Man ist sich einig in der Überzeugung, dass hochwertige Lebensmittel das Bewusstsein von Gästen und Kunden verändern werden. Das braucht allerdings seine Zeit. Diese Überzeugung sollte auch immer wieder kommuniziert und vorgelebt werden. Dann entwickelt sich ein Trend zum Weniger ist mehr. Ein wichtiges Thema, davon ist Thomas Frisch überzeugt, ist die Story hinter den Produkten. Lebensmittel sollten wenn möglich regional sein und die Geschichte ihrer Produktion auf unterschwellige Weise erzählt werden. Andreas Krainer kann das nur bestätigen.

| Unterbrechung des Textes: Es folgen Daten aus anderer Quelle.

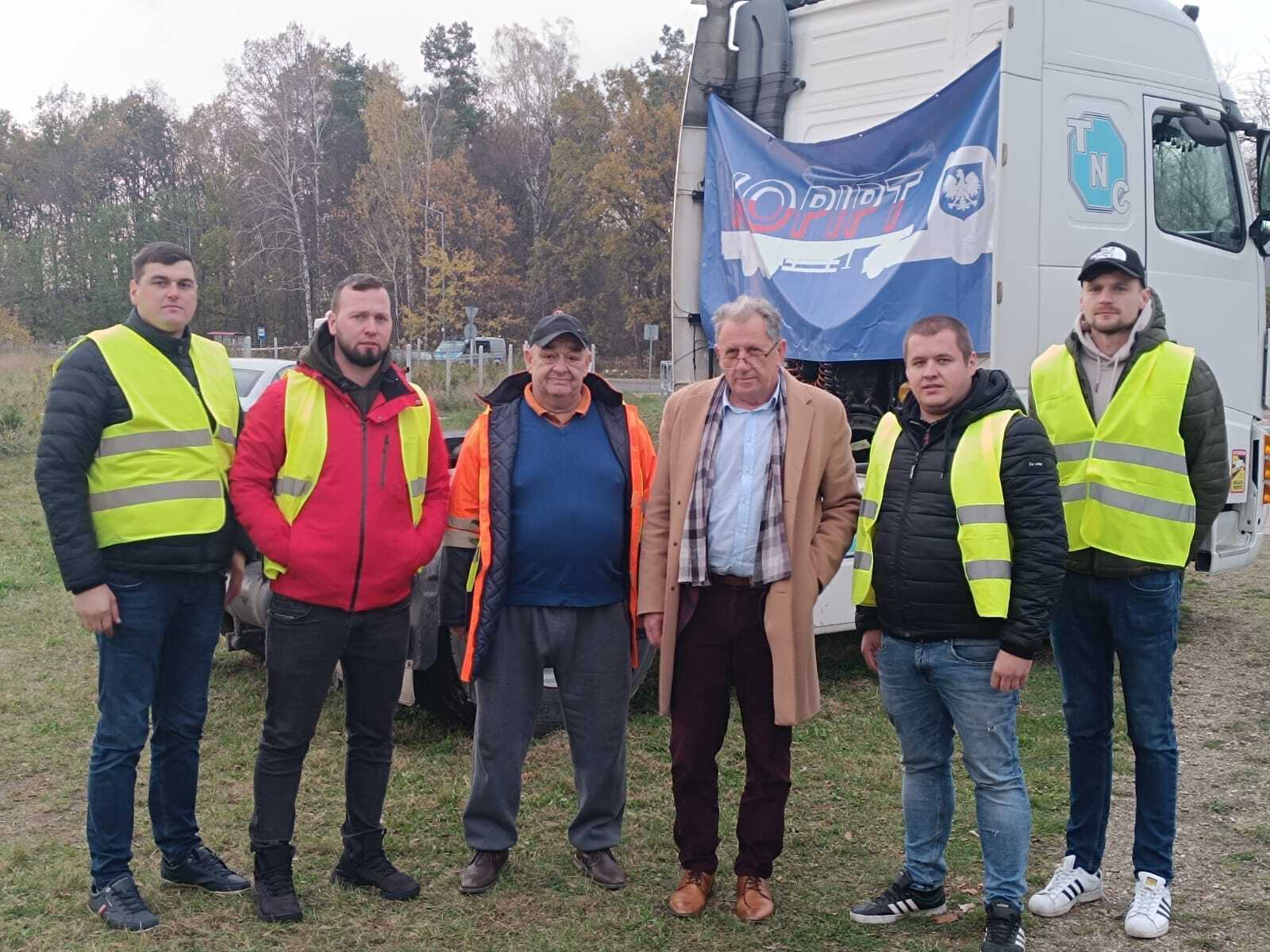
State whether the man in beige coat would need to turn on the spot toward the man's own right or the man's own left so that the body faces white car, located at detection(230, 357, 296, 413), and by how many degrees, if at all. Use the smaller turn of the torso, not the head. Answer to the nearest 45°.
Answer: approximately 135° to the man's own right

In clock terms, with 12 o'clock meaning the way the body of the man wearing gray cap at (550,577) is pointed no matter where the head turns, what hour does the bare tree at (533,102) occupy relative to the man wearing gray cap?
The bare tree is roughly at 6 o'clock from the man wearing gray cap.

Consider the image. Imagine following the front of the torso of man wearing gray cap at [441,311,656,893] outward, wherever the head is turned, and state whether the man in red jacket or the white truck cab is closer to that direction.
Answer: the man in red jacket

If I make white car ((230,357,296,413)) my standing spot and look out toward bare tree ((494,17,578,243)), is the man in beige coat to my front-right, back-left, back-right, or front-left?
back-right

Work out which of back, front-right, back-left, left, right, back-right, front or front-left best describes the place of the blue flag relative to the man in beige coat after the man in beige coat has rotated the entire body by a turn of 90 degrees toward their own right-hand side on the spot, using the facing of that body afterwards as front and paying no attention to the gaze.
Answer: right

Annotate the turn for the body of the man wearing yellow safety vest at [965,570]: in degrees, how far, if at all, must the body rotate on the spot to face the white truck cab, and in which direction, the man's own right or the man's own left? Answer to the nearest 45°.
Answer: approximately 135° to the man's own right

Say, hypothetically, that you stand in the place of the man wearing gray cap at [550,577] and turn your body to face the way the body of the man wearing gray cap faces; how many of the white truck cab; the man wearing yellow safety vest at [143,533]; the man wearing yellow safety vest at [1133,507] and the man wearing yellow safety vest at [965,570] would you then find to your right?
1

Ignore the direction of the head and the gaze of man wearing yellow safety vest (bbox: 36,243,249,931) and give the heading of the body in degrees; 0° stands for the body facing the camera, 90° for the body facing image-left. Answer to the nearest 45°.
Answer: approximately 315°

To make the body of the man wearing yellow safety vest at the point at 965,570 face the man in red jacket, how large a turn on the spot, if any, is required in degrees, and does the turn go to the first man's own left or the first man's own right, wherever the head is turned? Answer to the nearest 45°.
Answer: approximately 45° to the first man's own right

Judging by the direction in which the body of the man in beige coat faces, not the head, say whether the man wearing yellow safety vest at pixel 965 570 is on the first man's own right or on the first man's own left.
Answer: on the first man's own left

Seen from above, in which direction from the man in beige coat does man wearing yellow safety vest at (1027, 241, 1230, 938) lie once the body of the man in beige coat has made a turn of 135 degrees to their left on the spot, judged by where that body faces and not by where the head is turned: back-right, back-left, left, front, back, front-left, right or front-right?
front-right
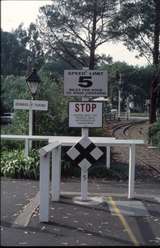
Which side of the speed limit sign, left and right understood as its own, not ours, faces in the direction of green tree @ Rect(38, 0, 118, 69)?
back

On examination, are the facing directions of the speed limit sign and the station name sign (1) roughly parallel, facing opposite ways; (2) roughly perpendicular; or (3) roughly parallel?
roughly parallel

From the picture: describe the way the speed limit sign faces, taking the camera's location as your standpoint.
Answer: facing the viewer

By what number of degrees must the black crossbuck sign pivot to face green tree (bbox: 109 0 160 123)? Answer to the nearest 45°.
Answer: approximately 180°

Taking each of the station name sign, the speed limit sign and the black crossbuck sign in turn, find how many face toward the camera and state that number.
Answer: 3

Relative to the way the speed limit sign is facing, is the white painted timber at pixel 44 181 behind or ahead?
ahead

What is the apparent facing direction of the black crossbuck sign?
toward the camera

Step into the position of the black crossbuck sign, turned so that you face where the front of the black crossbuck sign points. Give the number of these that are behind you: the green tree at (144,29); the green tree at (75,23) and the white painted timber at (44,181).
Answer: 2

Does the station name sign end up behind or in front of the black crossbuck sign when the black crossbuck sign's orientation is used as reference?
behind

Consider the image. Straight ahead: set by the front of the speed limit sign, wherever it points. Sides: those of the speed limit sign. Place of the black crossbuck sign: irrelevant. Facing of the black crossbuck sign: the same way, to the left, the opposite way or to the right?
the same way

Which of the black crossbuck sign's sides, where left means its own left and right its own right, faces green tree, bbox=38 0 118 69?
back

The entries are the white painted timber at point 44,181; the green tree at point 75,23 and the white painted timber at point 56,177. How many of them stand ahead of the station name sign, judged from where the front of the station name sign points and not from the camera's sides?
2

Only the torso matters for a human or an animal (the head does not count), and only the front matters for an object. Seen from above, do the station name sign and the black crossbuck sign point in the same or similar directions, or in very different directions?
same or similar directions
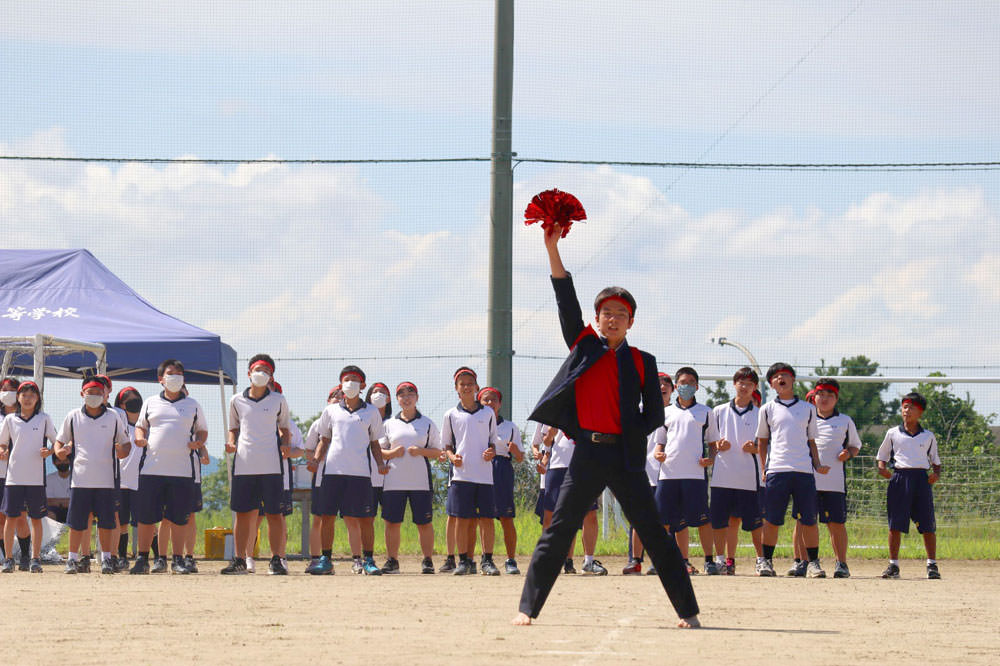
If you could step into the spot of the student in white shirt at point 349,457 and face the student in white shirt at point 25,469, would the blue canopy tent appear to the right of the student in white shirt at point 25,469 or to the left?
right

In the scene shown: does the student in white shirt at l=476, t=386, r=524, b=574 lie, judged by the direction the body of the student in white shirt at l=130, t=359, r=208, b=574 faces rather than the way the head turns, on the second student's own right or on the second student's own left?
on the second student's own left

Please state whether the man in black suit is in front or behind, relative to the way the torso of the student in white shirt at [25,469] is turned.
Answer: in front

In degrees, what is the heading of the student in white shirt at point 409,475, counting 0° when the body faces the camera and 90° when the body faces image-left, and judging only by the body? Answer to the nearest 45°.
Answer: approximately 0°

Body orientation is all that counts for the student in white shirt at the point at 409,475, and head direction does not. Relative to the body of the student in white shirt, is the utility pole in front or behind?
behind

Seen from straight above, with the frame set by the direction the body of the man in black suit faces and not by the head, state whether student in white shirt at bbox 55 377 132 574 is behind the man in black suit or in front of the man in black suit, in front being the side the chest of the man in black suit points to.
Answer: behind

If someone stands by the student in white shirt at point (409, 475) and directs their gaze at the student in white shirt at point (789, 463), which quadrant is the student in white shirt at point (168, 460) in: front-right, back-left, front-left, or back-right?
back-right
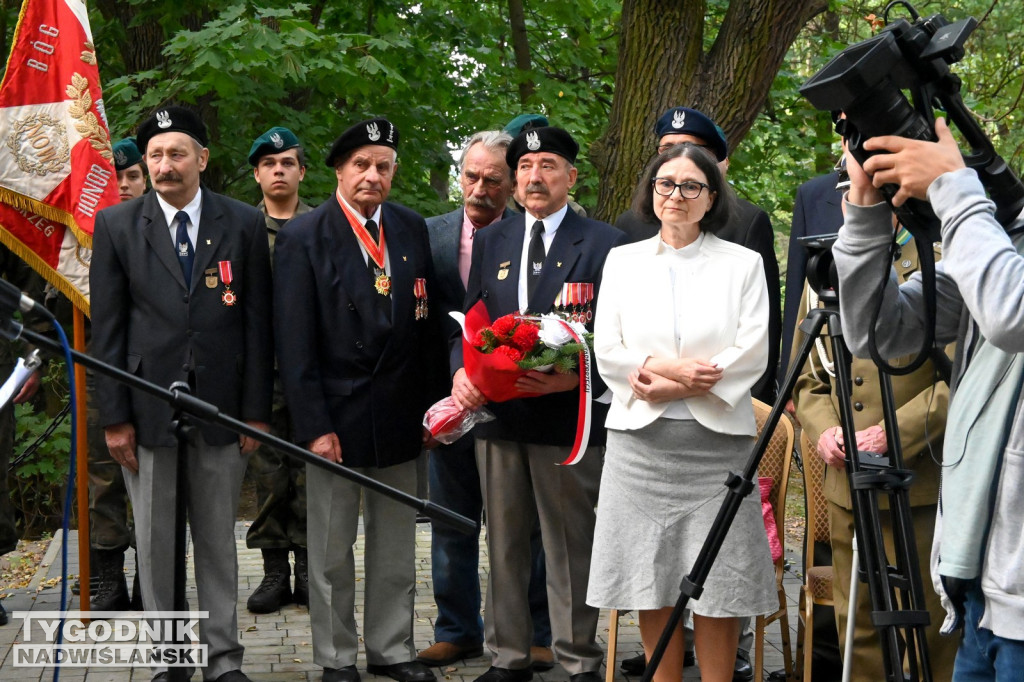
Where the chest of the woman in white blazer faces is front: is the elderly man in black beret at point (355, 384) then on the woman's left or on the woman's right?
on the woman's right

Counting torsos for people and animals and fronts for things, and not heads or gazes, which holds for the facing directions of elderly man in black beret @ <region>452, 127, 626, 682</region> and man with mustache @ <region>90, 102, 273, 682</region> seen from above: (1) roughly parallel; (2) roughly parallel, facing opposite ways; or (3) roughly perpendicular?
roughly parallel

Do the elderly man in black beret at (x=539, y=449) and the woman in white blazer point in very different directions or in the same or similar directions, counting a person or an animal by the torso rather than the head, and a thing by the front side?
same or similar directions

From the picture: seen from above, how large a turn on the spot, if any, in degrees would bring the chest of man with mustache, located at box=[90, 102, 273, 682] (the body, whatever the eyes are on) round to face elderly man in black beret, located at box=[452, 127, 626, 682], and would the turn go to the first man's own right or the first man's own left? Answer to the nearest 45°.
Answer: approximately 90° to the first man's own left

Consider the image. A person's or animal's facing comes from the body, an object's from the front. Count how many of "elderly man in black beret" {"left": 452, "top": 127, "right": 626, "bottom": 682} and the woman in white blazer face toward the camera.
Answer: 2

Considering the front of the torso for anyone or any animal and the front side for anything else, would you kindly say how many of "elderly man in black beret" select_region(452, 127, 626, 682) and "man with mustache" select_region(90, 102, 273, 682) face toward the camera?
2

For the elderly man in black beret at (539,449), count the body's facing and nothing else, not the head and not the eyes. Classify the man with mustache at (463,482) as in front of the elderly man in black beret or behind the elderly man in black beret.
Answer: behind

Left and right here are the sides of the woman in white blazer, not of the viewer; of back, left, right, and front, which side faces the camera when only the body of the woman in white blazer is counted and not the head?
front

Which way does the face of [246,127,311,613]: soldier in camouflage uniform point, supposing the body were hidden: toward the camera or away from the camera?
toward the camera

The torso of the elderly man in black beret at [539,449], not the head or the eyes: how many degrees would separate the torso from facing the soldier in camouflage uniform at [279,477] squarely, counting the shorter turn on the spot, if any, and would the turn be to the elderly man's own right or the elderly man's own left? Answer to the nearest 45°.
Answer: approximately 135° to the elderly man's own right

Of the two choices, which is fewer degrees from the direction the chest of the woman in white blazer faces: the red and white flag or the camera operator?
the camera operator

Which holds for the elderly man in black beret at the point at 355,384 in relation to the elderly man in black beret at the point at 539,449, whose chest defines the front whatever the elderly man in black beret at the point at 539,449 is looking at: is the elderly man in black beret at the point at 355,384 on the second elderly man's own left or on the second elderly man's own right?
on the second elderly man's own right

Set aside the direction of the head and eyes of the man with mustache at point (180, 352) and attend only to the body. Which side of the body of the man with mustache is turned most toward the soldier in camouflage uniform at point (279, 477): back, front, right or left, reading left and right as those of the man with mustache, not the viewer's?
back

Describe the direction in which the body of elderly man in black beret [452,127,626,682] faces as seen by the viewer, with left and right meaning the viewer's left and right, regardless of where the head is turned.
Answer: facing the viewer
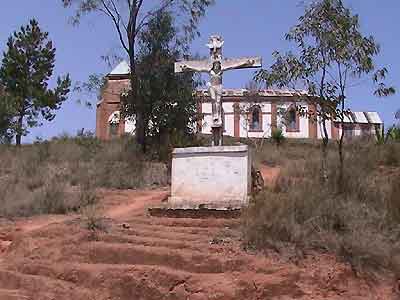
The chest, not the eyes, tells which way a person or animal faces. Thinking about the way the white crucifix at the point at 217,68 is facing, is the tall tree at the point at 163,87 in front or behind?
behind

Er ist zudem überzeugt, dass in Landgasthäusern immer noch zu große Portionen auf die Tellern kommen. Die Gäste würden keine Riesenportionen mehr fordern. Besser sollte es die Möglichkeit geben, dass Gäste um einen Nachschlag bitten dürfen. Auch darüber sind sich Frisch und Krainer einig.

Anstoß aus Politik und Gesellschaft

Auch Eva Maria Seidel stimmt zu, betont aber, wie wichtig der Anstoß aus Politik und Gesellschaft ist. Unternehmer:innen haben eine große Verantwortung, doch alle Bürger:innen müssen sich selbst mit dem wichtigen Thema Nachhaltigkeit bei Lebensmitteln auseinandersetzen. Lebensmittel sind eine begrenzte Ressource und wertvolle Lebensmittel werden bewusster behandelt. Seidel ist zudem der Überzeugung, das jüngere Menschen das Thema Zero Waste schon sehr viel mehr verinnerlicht haben.